= What the exercise asks =
Verbatim copy without images: return all of the data as it stands.

#### Input data

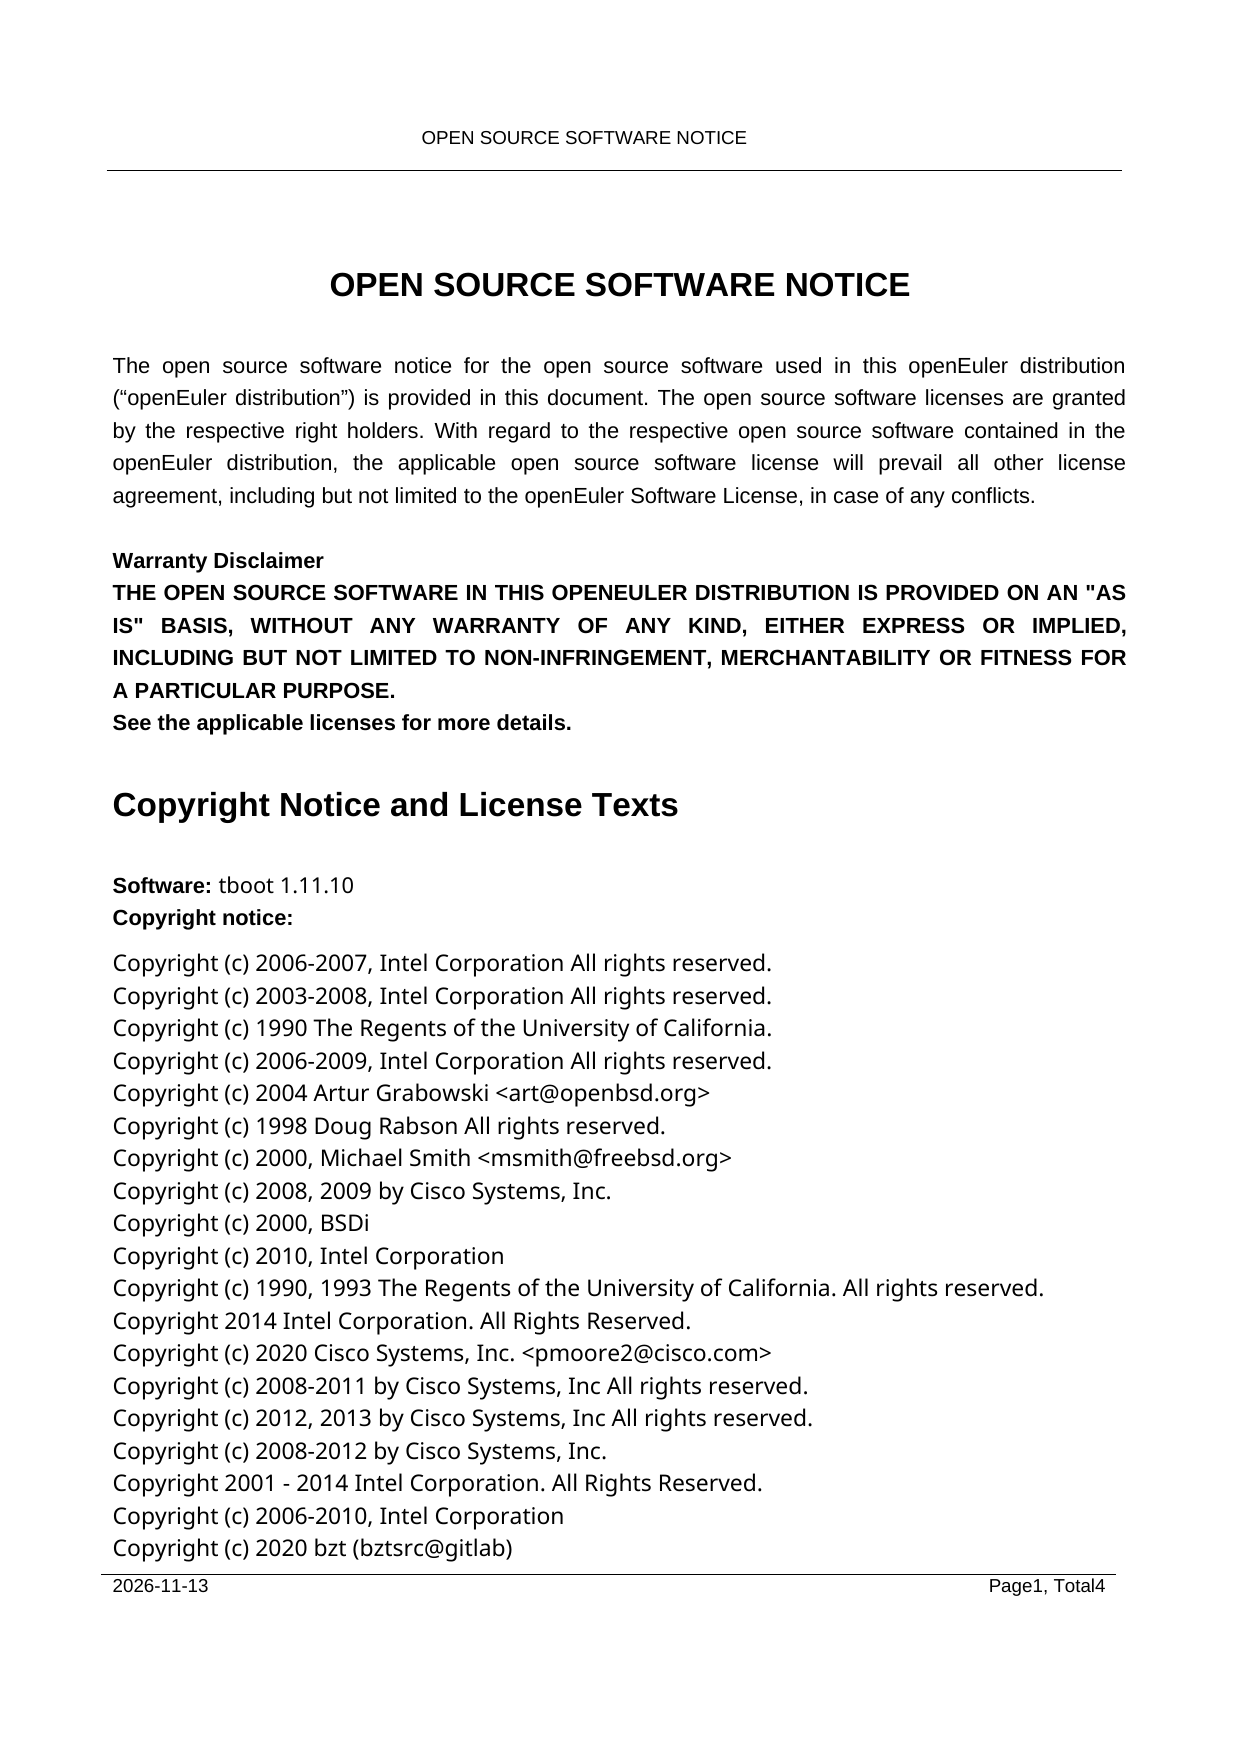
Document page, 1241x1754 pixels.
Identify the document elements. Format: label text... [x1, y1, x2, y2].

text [112, 947, 1128, 1564]
text THE OPEN SOURCE SOFTWARE IN THIS OPENEULER DISTRIBUTION IS PROVIDED ON AN "AS IS" BASIS, WITHOUT ANY WARRANTY OF ANY KIND, EITHER EXPRESS OR IMPLIED, INCLUDING BUT NOT LIMITED TO NON-INFRINGEMENT, MERCHANTABILITY OR FITNESS FOR A PARTICULAR PURPOSE. See the applicable licenses for more details. [112, 576, 1128, 739]
title Software: tboot 1.11.10 [112, 869, 1128, 901]
text The open source software notice for the open source software used in this openEuler distribution (“openEuler distribution”) is provided in this document. The open source software licenses are granted by the respective right holders. With regard to the respective open source software contained in the openEuler distribution, the applicable open source software license will prevail all other license agreement, including but not limited to the openEuler Software License, in case of any conflicts. [112, 349, 1128, 511]
text Warranty Disclaimer [112, 544, 1128, 576]
text Copyright notice: [112, 901, 1128, 934]
text Copyright Notice and License Texts [112, 771, 1128, 836]
text OPEN SOURCE SOFTWARE NOTICE [112, 251, 1128, 316]
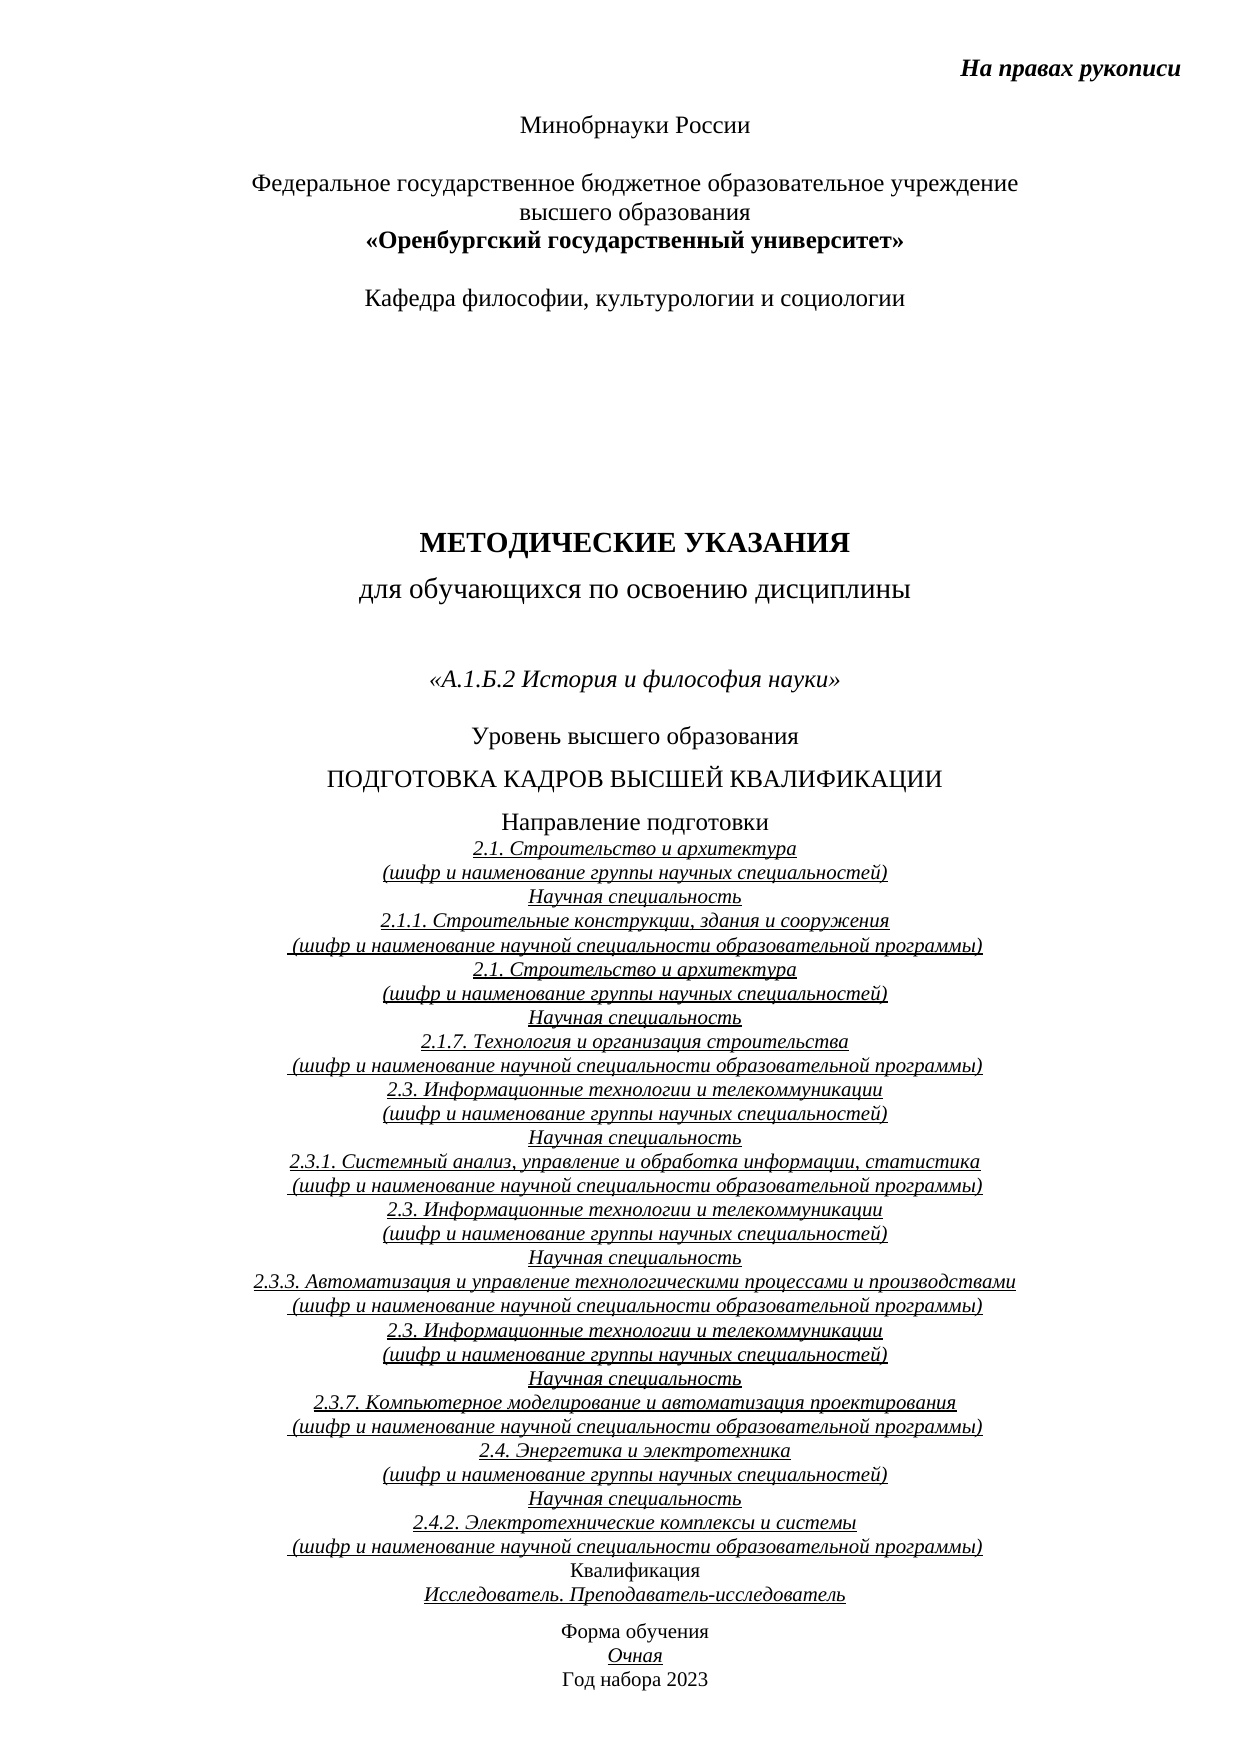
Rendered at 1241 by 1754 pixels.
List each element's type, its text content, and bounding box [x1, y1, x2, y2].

########

= Solution for this problem =
Document page, 1241x1754 pixels.
Identify the document elements. Format: label text... [x1, y1, x2, y2].

text [112, 947, 1128, 1564]
text THE OPEN SOURCE SOFTWARE IN THIS OPENEULER DISTRIBUTION IS PROVIDED ON AN "AS IS" BASIS, WITHOUT ANY WARRANTY OF ANY KIND, EITHER EXPRESS OR IMPLIED, INCLUDING BUT NOT LIMITED TO NON-INFRINGEMENT, MERCHANTABILITY OR FITNESS FOR A PARTICULAR PURPOSE. See the applicable licenses for more details. [112, 576, 1128, 739]
title Software: tboot 1.11.10 [112, 869, 1128, 901]
text The open source software notice for the open source software used in this openEuler distribution (“openEuler distribution”) is provided in this document. The open source software licenses are granted by the respective right holders. With regard to the respective open source software contained in the openEuler distribution, the applicable open source software license will prevail all other license agreement, including but not limited to the openEuler Software License, in case of any conflicts. [112, 349, 1128, 511]
text Warranty Disclaimer [112, 544, 1128, 576]
text Copyright notice: [112, 901, 1128, 934]
text Copyright Notice and License Texts [112, 771, 1128, 836]
text OPEN SOURCE SOFTWARE NOTICE [112, 251, 1128, 316]
Rendered at 1241 by 1754 pixels.
List each element's type, its text content, and bounding box [x1, y1, x2, y2].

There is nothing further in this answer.